• 18 Dec 2014

    SpesNews Vol 112


    The BHF tendered a document to the Competition Commissioner detailing areas it identified as being restrictive in terms of access to healthcare and inefficient processes within the healthcare system. Its submission centers around a comprehensive review of current legislation and the belief that the healthcare market is unlike any other market due to the following reasons:

    • Asymmetry of Information
    • Provider-induced demand
    • Unique pricing mechanism

    The BHF is of firm belief that the regulation of prices in addition to other regulatory controls should play an integral part in the protection of patients as well as the affordability of services and products. It further called for measures to counter private hospital consolidation and prices specialists can charge for their services.

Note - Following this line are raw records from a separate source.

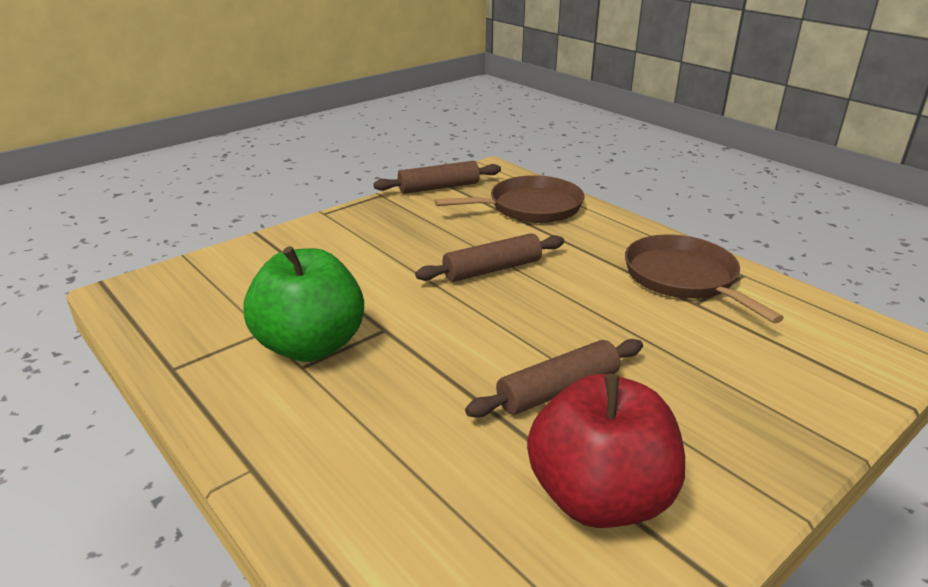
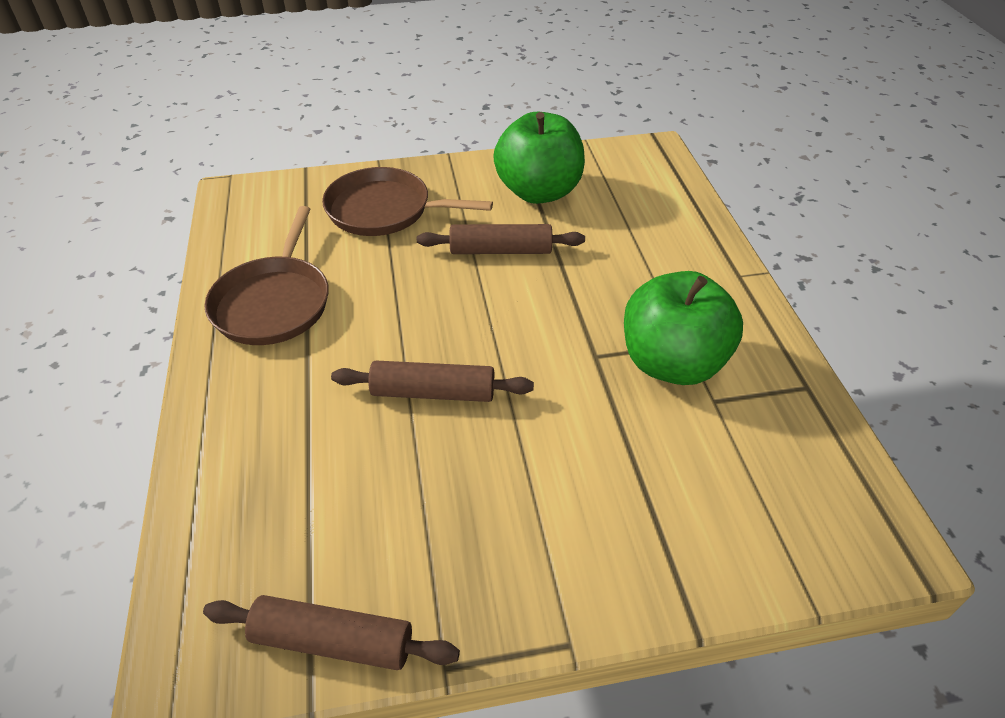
camera: 150 degrees left, 15 degrees up
brown pan [435,175,585,223] -> brown pan moved to [322,167,493,236]
red apple [527,374,685,528] -> green apple [493,112,585,204]

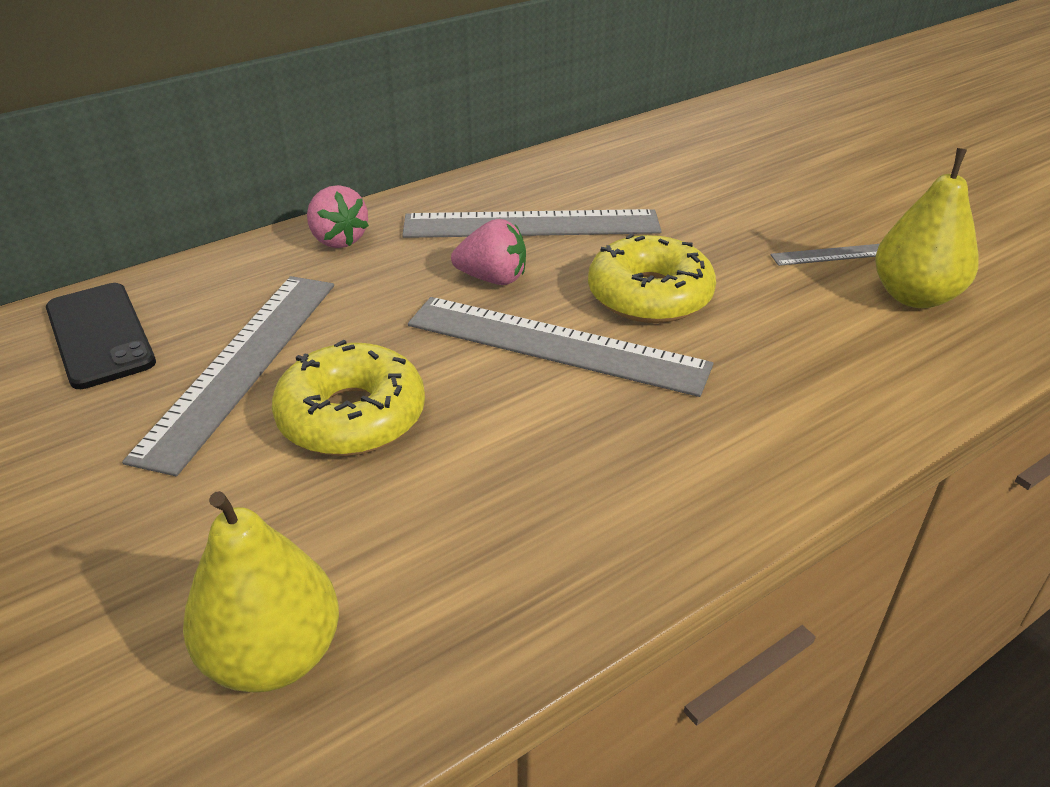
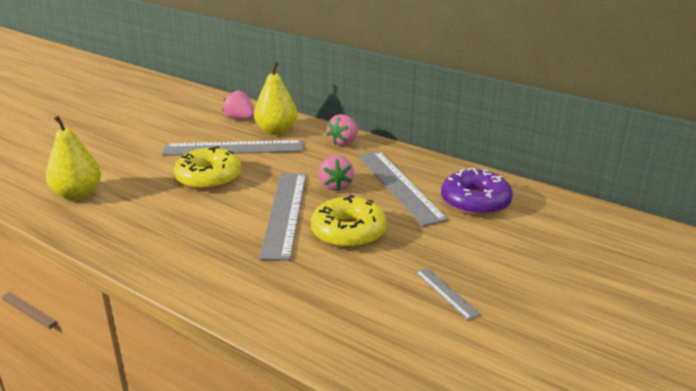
camera: 70 degrees right, 10 degrees down
black phone [46,283,156,389] -> pink strawberry [223,91,254,120]
yellow pear [875,148,979,308] -> yellow pear moved to [254,62,297,135]
none -> purple donut [441,168,513,216]

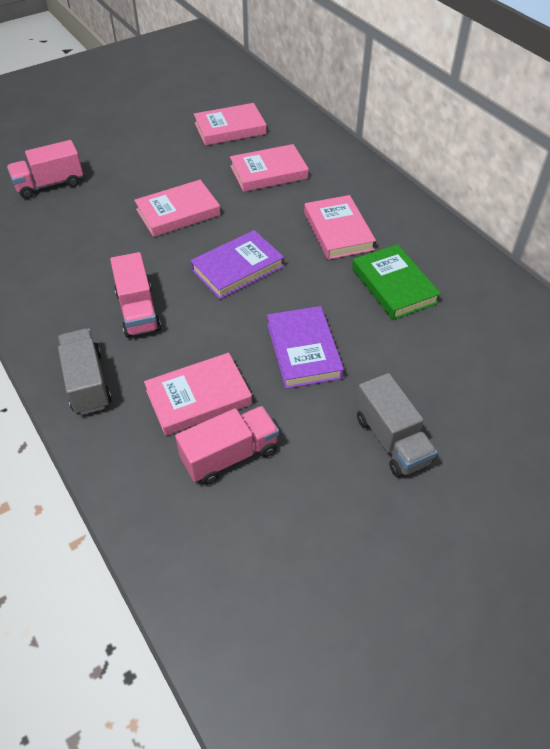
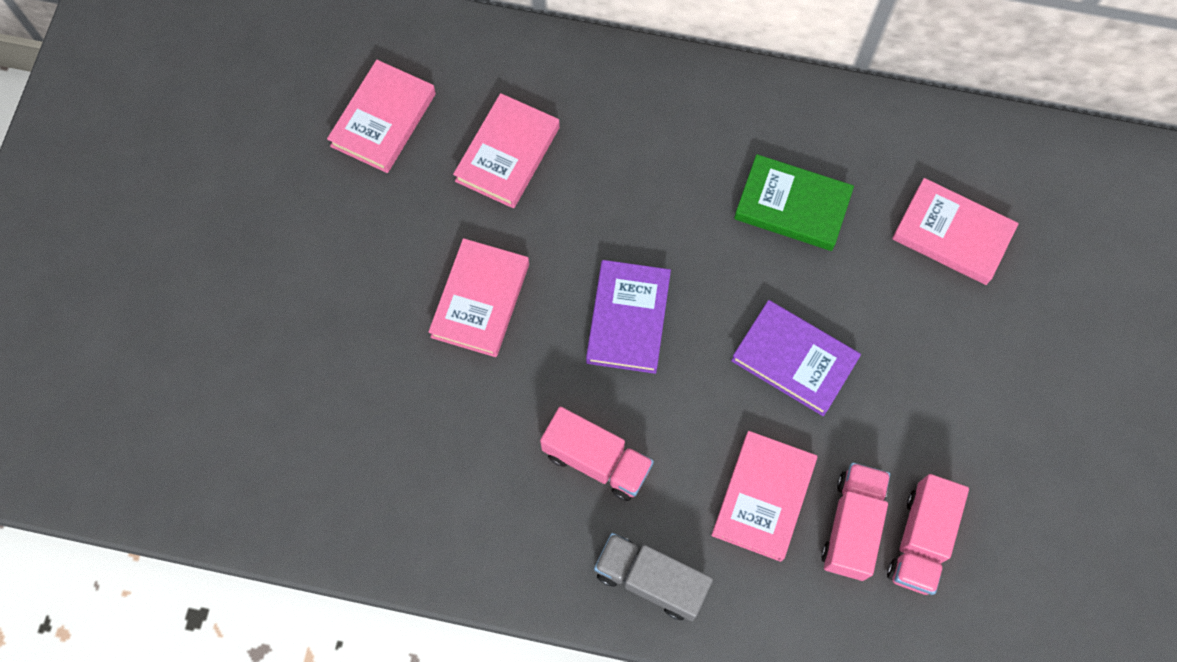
camera: 45 degrees left, 20 degrees up
pink truck [7,140,83,199] -> pink truck moved to [887,474,969,595]
pink book [304,195,376,260] -> pink book moved to [892,178,1019,285]
grey truck [356,373,437,477] -> none

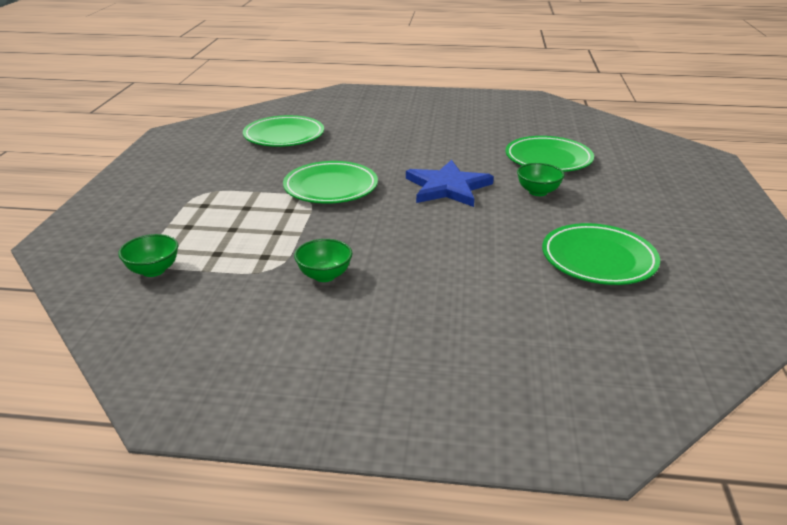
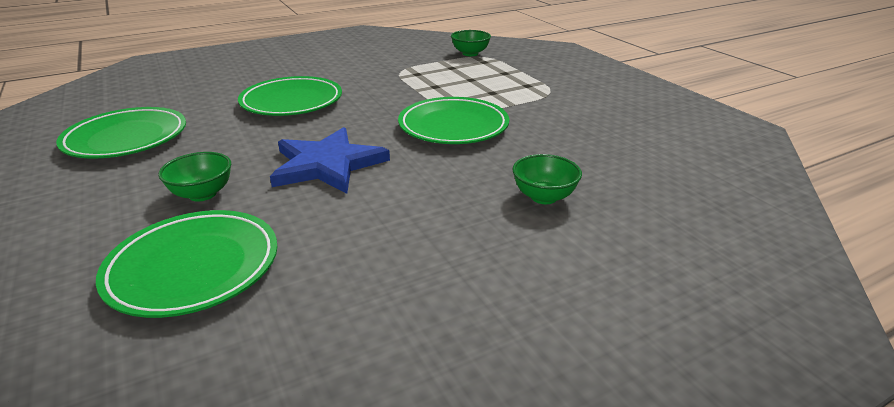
camera: 145 degrees right, 0 degrees up
green plate [243,115,324,147] -> green plate moved to [238,76,342,116]
green bowl [294,239,352,282] -> green bowl moved to [512,154,582,204]

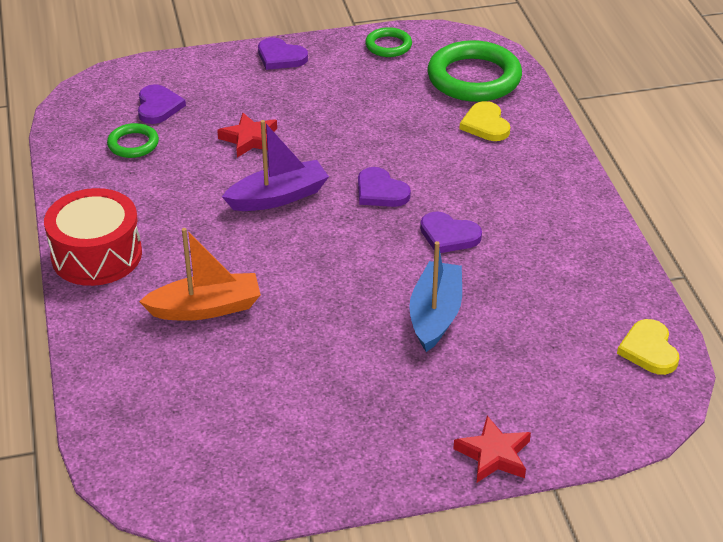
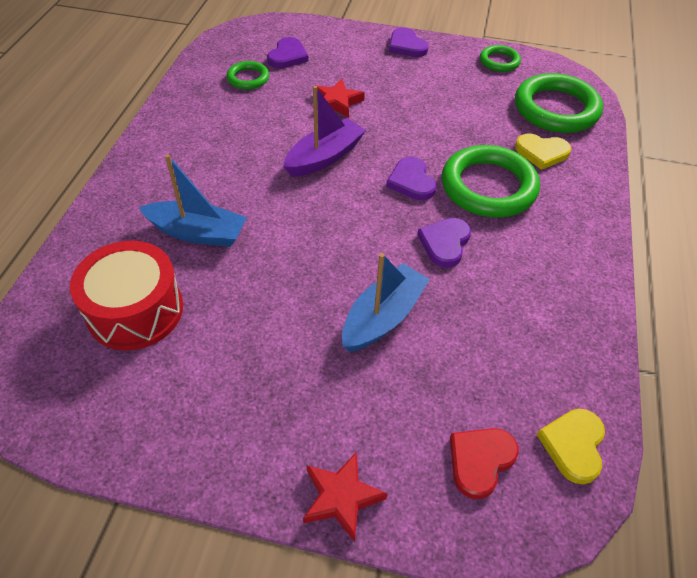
camera: 25 degrees right, 10 degrees up
red drum [44,188,142,286] -> red drum moved to [70,241,183,351]
orange boat [139,228,261,321] -> blue boat [139,154,247,247]
purple boat [222,120,329,211] -> purple boat turned 45 degrees counterclockwise [283,86,366,177]
purple heart [420,211,482,253] -> purple heart turned 60 degrees clockwise [417,218,471,268]
yellow heart [460,101,510,141] -> yellow heart turned 90 degrees counterclockwise [515,134,572,170]
none -> green ring [442,145,540,218]
none -> red heart [450,428,519,499]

    Other areas of concerns raised by the document were the unbundling of codes (to extract greater reimbursement for services rendered) by the specialists in addition to a request for amendments to the Medical Schemes Act. This is requested in a bid to control the ability of the Council for Medical Schemes (CMS) and the Registrar to prevent their attempts to regulate by Circular.

    Hospital Cash Plans (HCPs) were also mentioned as these were seen as products that in some cases operated in competition with medical scheme products but enjoyed an unfair playing field advantage. It highlights the belief that the industry literature indicates a higher probability of hospital admissions as well as a longer hospital length of stay when compared to the treatment of similar conditions under normal medical scheme benefits.

    The BHF believes that the National Health Act and Section 27 of the SA Constitution empower the Minister of Health sufficiently with the ability to affect the requested changes.


    In an unrelated article on the same subject, it appears as if the Department of Health is considering amending the controversial regulation 8 that compels medical schemes to reimburse healthcare providers for the services they render in full (or at cost). These services are specifically centered on the treatment for the PMB conditions. The main gripe medical schemes have against the regulation is that reimbursement is mandated in full, regardless of what the healthcare professional charges.

    Some of the schemes are of opinion that the regulation be set aside on the grounds that it:

    • is ultra vires (beyond the law)
    • extends beyond what is contemplated by the law
    • is irrational
    • is unconstitutional

    The problem regarding the payment of accounts for services delivered in the management of PMB conditions, basically boils down to the following:

    • There are no guideline tariffs for medical services after the nullification of the Reference Price List in 2010
    • In some instances, evidence was found that opportunistic billing occurs (schemes are charged more for the management of PMB conditions)
    • The Department is of opinion that co-payments in the event of the treatment for PMB conditions, should not be allowed

    Should the Department decide to go ahead with the amendment of regulation 8, a draft will be published for comment probably after February 2015. The public will have to be allowed to comment prior to any amendment to the regulation is undertaken.

    SpesNet advises practices to make a concerted effort to assess and comment on the draft as and when it becomes available.


    Looking back at a very eventful and exciting year it once again became extremely apparent that time waits for no one. Practices are once again faced with the prospect of preparing for 2015 in a pro-active and decisive way. After reviewing the queries forwarded through to SpesNet in the beginning of 2014, SpesNet would like to recommend the following:

     1. Please read the various payment arrangements you have signed throughout the year again. Pay specific attention to the detail regarding tariff increases and patient base.

     2. Ensure that the benefit option that made a significant impact when your practice entered into a payment arrangement still remains beneficial to the practice. Sometimes a benefit is scrapped or merged into another option – this could have a massive impact on the income of a practice.

     3. Ensure that you understand the actions that is required (if any) should you decide that the practice will continue with a payment arrangement. Do you inform the scheme that you continue, resign a document or is it an automatic renewal with you accepting the tariff increases from the scheme by default?

     4. Pay specific attention to % changes in reimbursement, patient base and the reasons for initially entering into a payment arrangement (or not). Do this still count and/or are they still applicable?

     5. Review your practice billing policy. The assistance of a good accountant could make the world of a difference in the long run. Here SpesNet would like to reiterate that the billing policy should and must always be consistent. Inconsistent billing policies have the habit of biting us in the future. Especially with the Competition Commission Enquiry under way, this becomes a vital factor to employ correctly.

     6. Confirm with the vendor of your practice management system and/or claims submission system that the systems will be geared in the beginning of 2015 to operate with the minimal of hassles, especially with regard to medical scheme member validation and benefit option tariff.


    Amidst the turmoil of the festive season, the shopping and to-do lists, SpesNet would like to wish all our practices a blessed, safe Christmas and a sensational 2015.We trust that around this time of year, your relationships with your loved ones are rekindled anew and that new horizons beckon filled with opportunity and success. Have an abundant Christmas.